California is known for a lot of fun and unique things, but in the taxes and accounting world, California is known for high taxes, and their capital gains tax is no exception.
In today’s article, I’ll explain everything you need to know about California’s capital gains tax, including how you might be able to avoid paying it.
What is a capital gains tax?
Before we dive into the specifics of the California capital gains tax, it’s important to have a basic understanding of what capital gains tax is and how it works. In general, capital gains tax is a tax on the profits you make from selling certain types of assets. These assets can include stocks, bonds, real estate, and other investments.
When you sell an asset and make a profit from that sale, then the capital gains tax is applied to the amount of profit you made. For example, let’s say you bought a stock for $1,000 and sold it for $1,500. Your profit would be $500, and you would be taxed on that amount. The tax rate you’d pay on this profit often depends on various factors, such as your income, the length of time you held the asset, and the type of asset you sold.

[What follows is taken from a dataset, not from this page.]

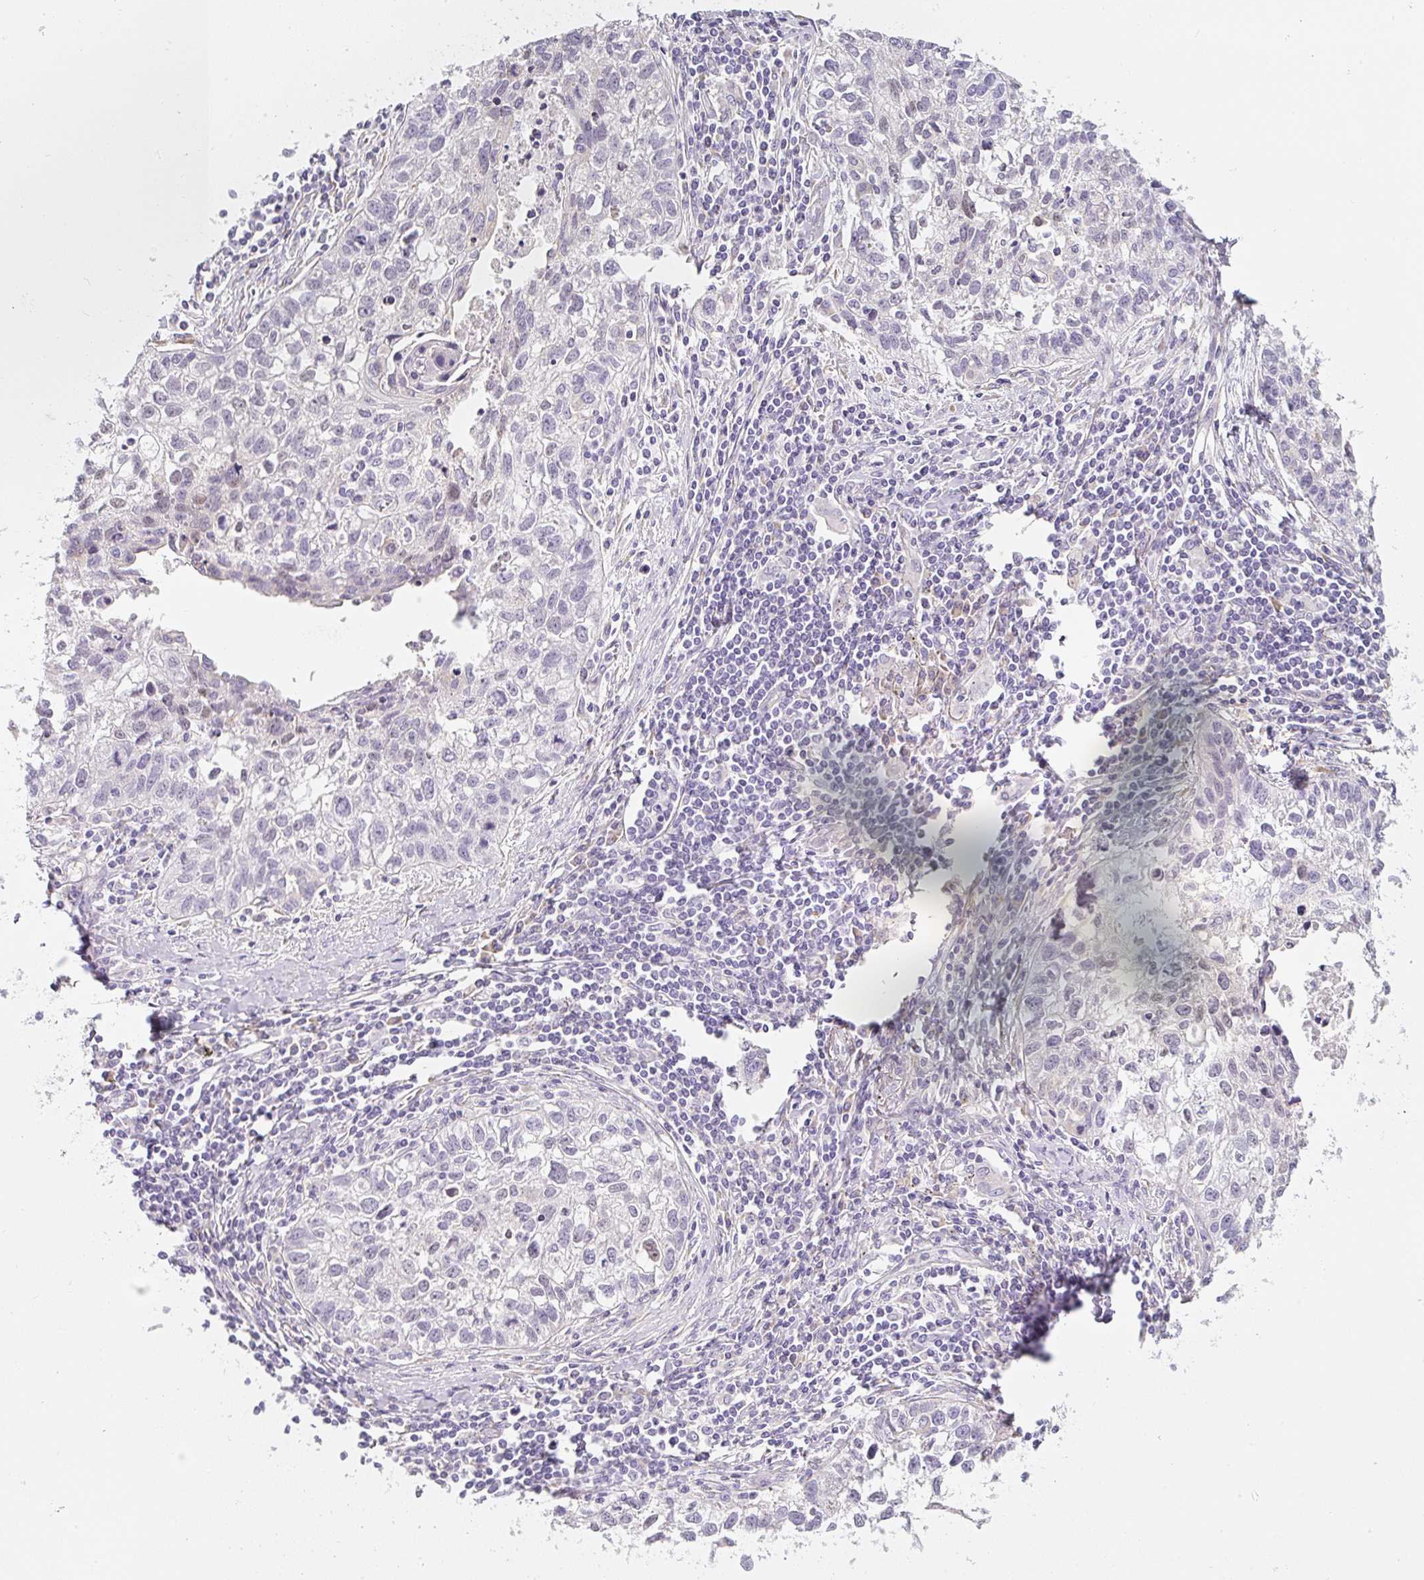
{"staining": {"intensity": "negative", "quantity": "none", "location": "none"}, "tissue": "lung cancer", "cell_type": "Tumor cells", "image_type": "cancer", "snomed": [{"axis": "morphology", "description": "Squamous cell carcinoma, NOS"}, {"axis": "topography", "description": "Lung"}], "caption": "Immunohistochemistry (IHC) histopathology image of human lung cancer (squamous cell carcinoma) stained for a protein (brown), which displays no expression in tumor cells.", "gene": "PWWP3B", "patient": {"sex": "male", "age": 74}}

What is different about California’s capital gains tax?
States have different methods for calculating capital gains tax and for deciding which types of sales are included in the tax. Some states tax capital gains as income by applying the state’s income tax rates to long-term and short-term capital gains. Some states don’t charge capital gains tax (or income tax) at all.
However, in California, capital gains tax does apply and–unlike in most places–it can even apply to the sale of your home.

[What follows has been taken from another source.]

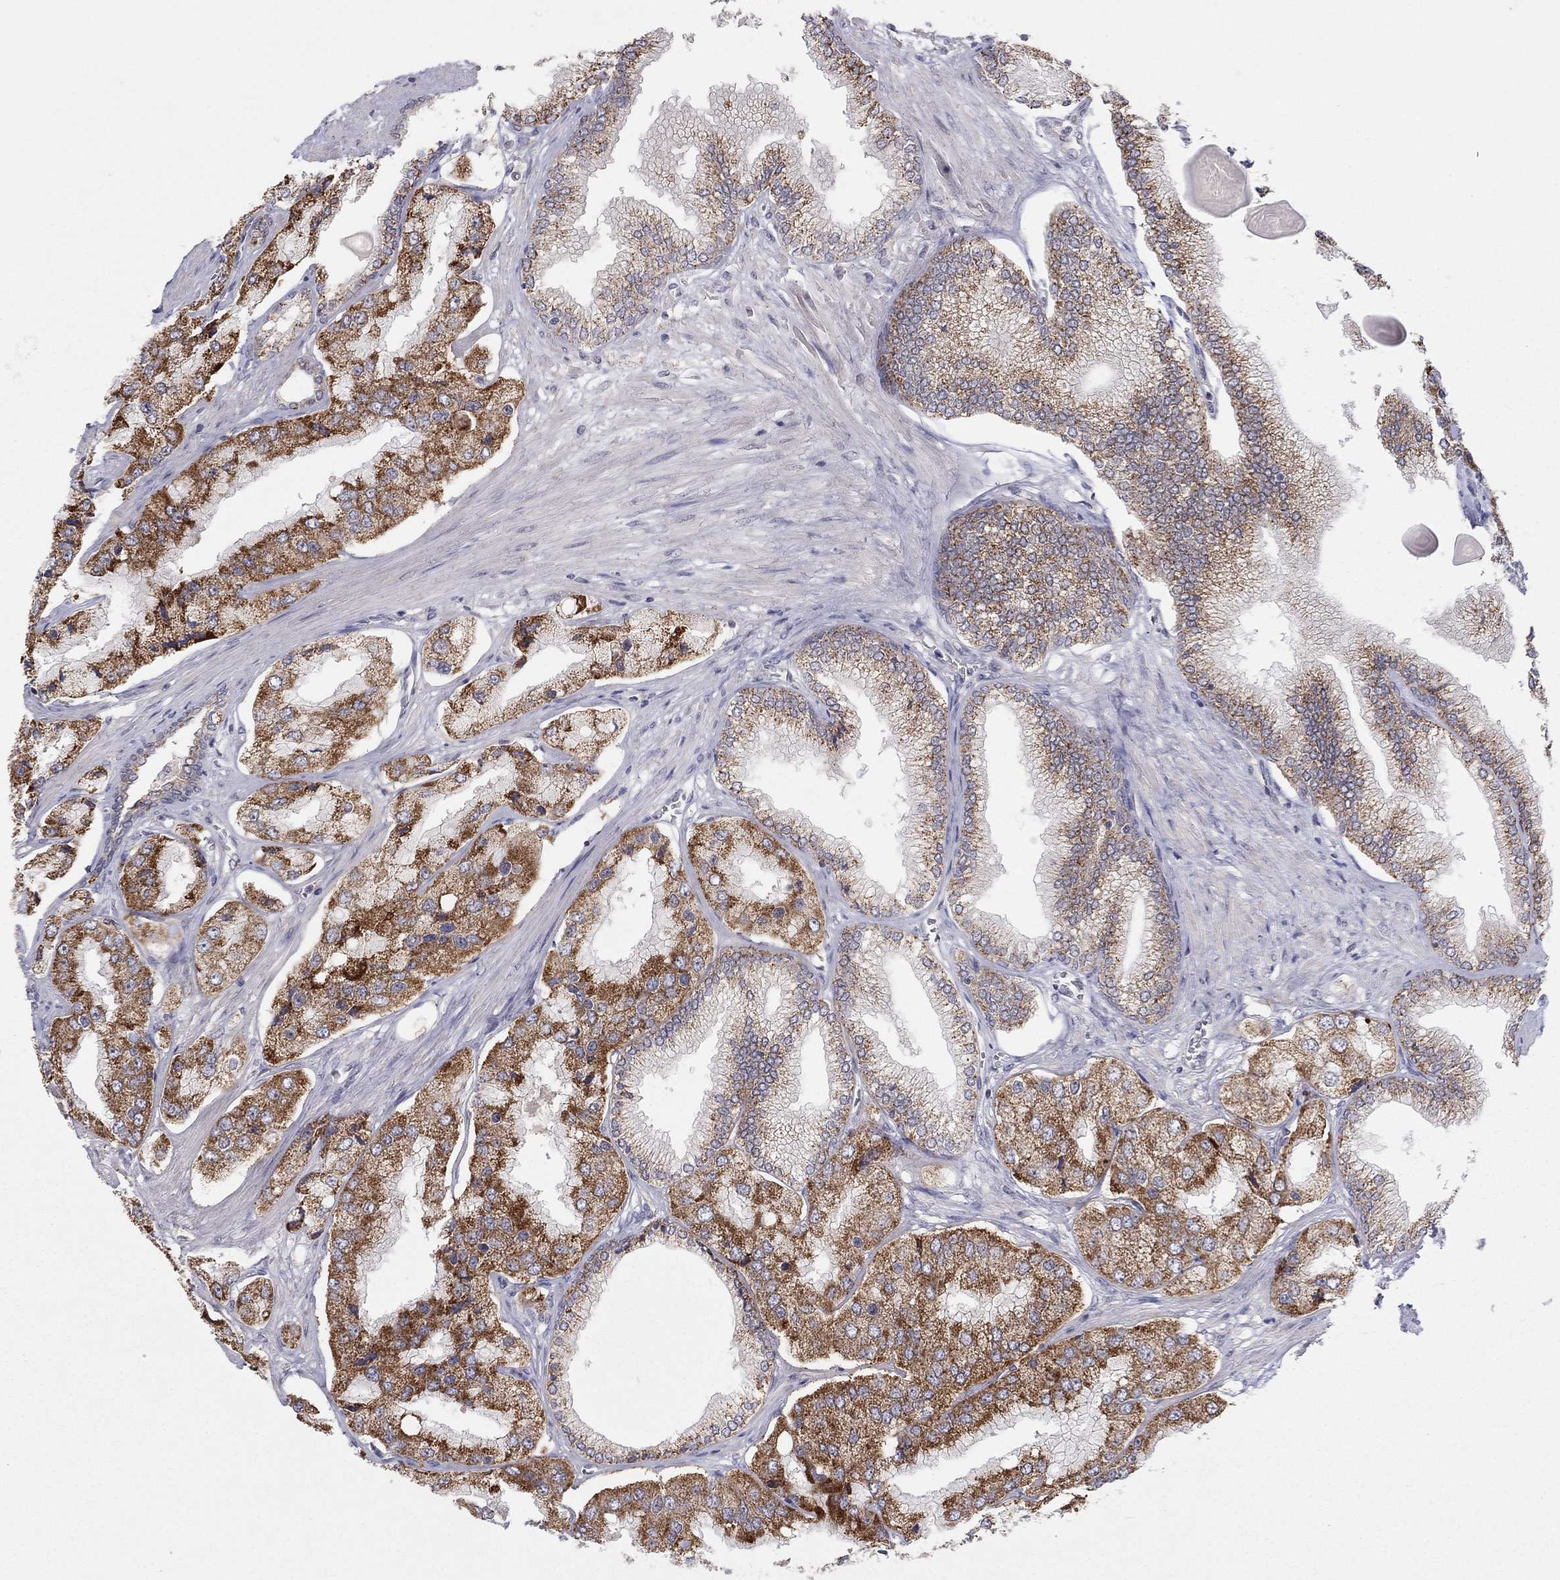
{"staining": {"intensity": "strong", "quantity": "25%-75%", "location": "cytoplasmic/membranous"}, "tissue": "prostate cancer", "cell_type": "Tumor cells", "image_type": "cancer", "snomed": [{"axis": "morphology", "description": "Adenocarcinoma, Low grade"}, {"axis": "topography", "description": "Prostate"}], "caption": "Strong cytoplasmic/membranous staining is appreciated in approximately 25%-75% of tumor cells in prostate cancer.", "gene": "CRACDL", "patient": {"sex": "male", "age": 69}}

Does California’s capital gains tax apply to the sale of my home?
When selling your home, the rules for California’s capital gains tax align with the federal government’s IRS tax rules. This means that you can exclude up to a certain amount of the profit you make when selling your home if you meet the following requirements:
- You meet the “two-out-of-five-year” rule (read on for more about this).

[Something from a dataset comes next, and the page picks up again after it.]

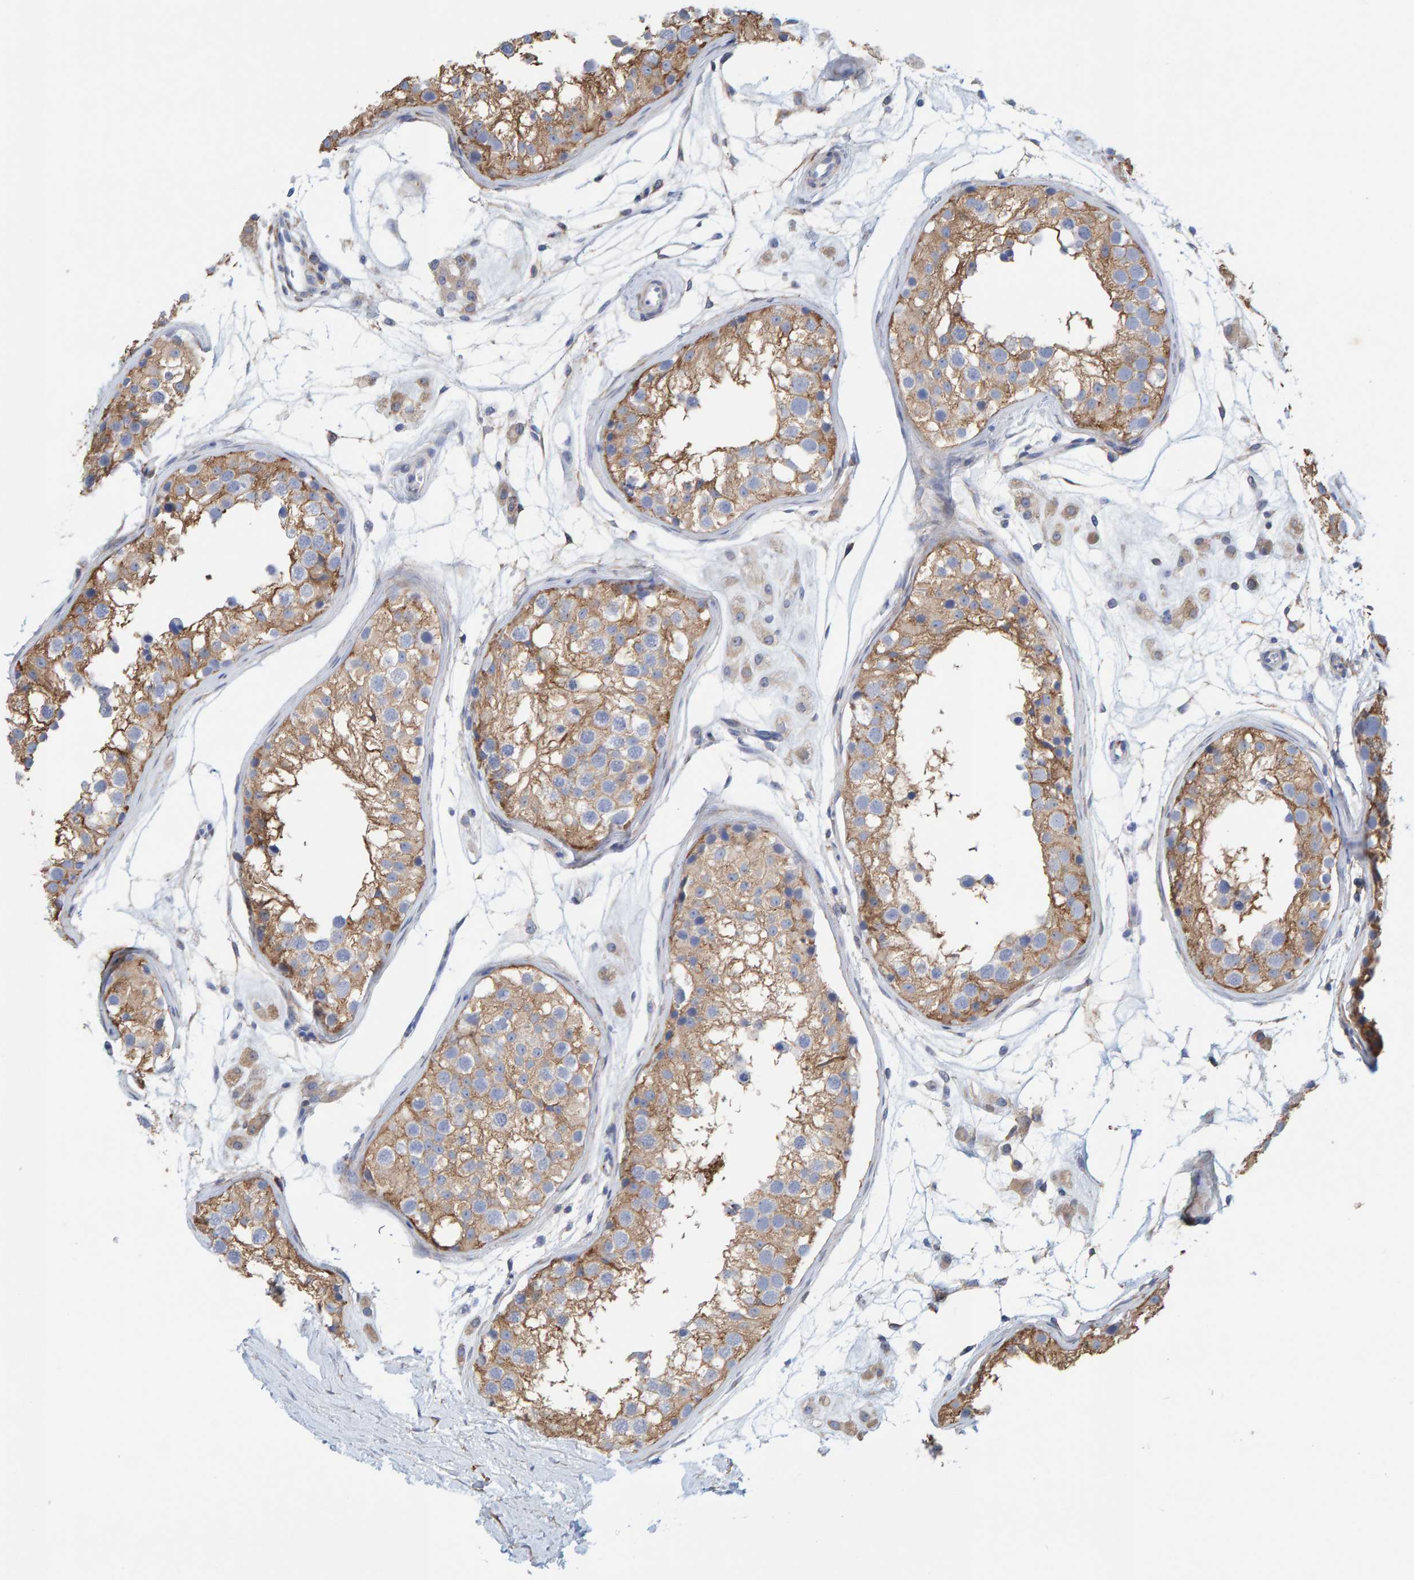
{"staining": {"intensity": "moderate", "quantity": "25%-75%", "location": "cytoplasmic/membranous"}, "tissue": "testis", "cell_type": "Cells in seminiferous ducts", "image_type": "normal", "snomed": [{"axis": "morphology", "description": "Normal tissue, NOS"}, {"axis": "morphology", "description": "Adenocarcinoma, metastatic, NOS"}, {"axis": "topography", "description": "Testis"}], "caption": "Immunohistochemistry (IHC) (DAB (3,3'-diaminobenzidine)) staining of benign human testis shows moderate cytoplasmic/membranous protein positivity in approximately 25%-75% of cells in seminiferous ducts. The staining was performed using DAB, with brown indicating positive protein expression. Nuclei are stained blue with hematoxylin.", "gene": "MAP1B", "patient": {"sex": "male", "age": 26}}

Your home is one of these required/recognized types:
- Cooperative home
- Mobile home
- You’re only applying the exclusion to one home at a time.
- You haven’t used this exclusion within the last two years.
- Your profit from the sale is below $250,000 for individual filers and under $500,000 for joint filers. (Any profit above those amounts is taxed.)
What is the “two-out-of-five-year” rule?
To qualify for the capital gains tax exemption when selling your home, you must meet the two-out-of-five-year rule. This rule says that if you owned your home for at least two of the five years prior to selling it and you used your home as your primary residence in at least two of the five years prior to selling it, then you can qualify for the exclusion from capital gains on the sale of that home. An important note is that the two years of ownership and the two years of residence don’t have to be the same two years.
Are there special rules for joint filers wanting to use the capital gains exclusion when selling their home in California?
If filing California taxes as married or registered domestic partners (RDP), there are a few things to note if trying to exclude the sale of your home from capital gains tax. First, only one spouse or RDP needs to meet the two-out-of-five-year ownership requirement but both spouses must meet the two-out-of-five-year primary residence requirement. Also, neither of the spouses or RDPs can have excluded capital gains from the sale of a different home within the last two years.
How much capital gains tax will I pay in California?
Your income level determines the tax rate that applies to your capital gains in California. Like the federal income tax system, California has a progressive income tax system, which means that the more money you make, the higher your tax rate will be. In California, these rates range from 1% to around 13%. Remember that if you qualify for an exclusion, then the capital gains tax will only apply to the amount of profit you make beyond the amount that is excluded.
How can I avoid paying capital gains tax on real estate sales in California?
If you don’t qualify for the full capital gains tax exemption, you may qualify for a partial exemption if you have special circumstances. For instance, if you have to move due to a military placement, a divorce, or a death in the family, you may qualify for a partial exemption.
Additionally, you can increase what is called the “cost basis” for your home by adding the costs of home improvements to your purchase price. For instance, if you purchased your home for $200,000 and then spent $100,000 remodeling your home (and increasing its value), then the new cost basis for your home is $300,000.
If you then sell your home for $350,000 and don’t qualify for the capital gains exemption, you’d still only pay capital gains tax on $50,000 of profit ($350,000 – $300,000) rather than $150,000 of profit ($350,000 – $200,000). This can save you big bucks; just remember to keep your receipts!
If you have questions about what can be included when calculating your cost basis, make sure to contact an accountant you can trust.
Do I have to pay capital gains tax on the sale of my California home that I inherited?
Yes, you will have to pay capital gains tax on the profit from selling a California home you inherited. However, the gain will be calculated based on the market value of the home at the time you inherited it.
For example, if your parents purchased a home in 1980 for $100,000, you inherited the home in 2019, and then you sold the home in 2022 for $500,000, you won’t have to pay capital gains tax on $400,000. Instead, if the home’s market value in 2019 was $450,000, then you’d pay capital gains tax on $50,000 ($500,000 – $450,000).
How do I report capital gains on the sale of my home in California?
If you’re expecting to make a large sum of money from selling a home in California, good for you! However, beware that you may pay capital gains on that money. Hopefully you’ll qualify for an exemption, but if you don’t, remember to include home improvements in your cost basis in order to lower the amount you’ll have to pay in taxes.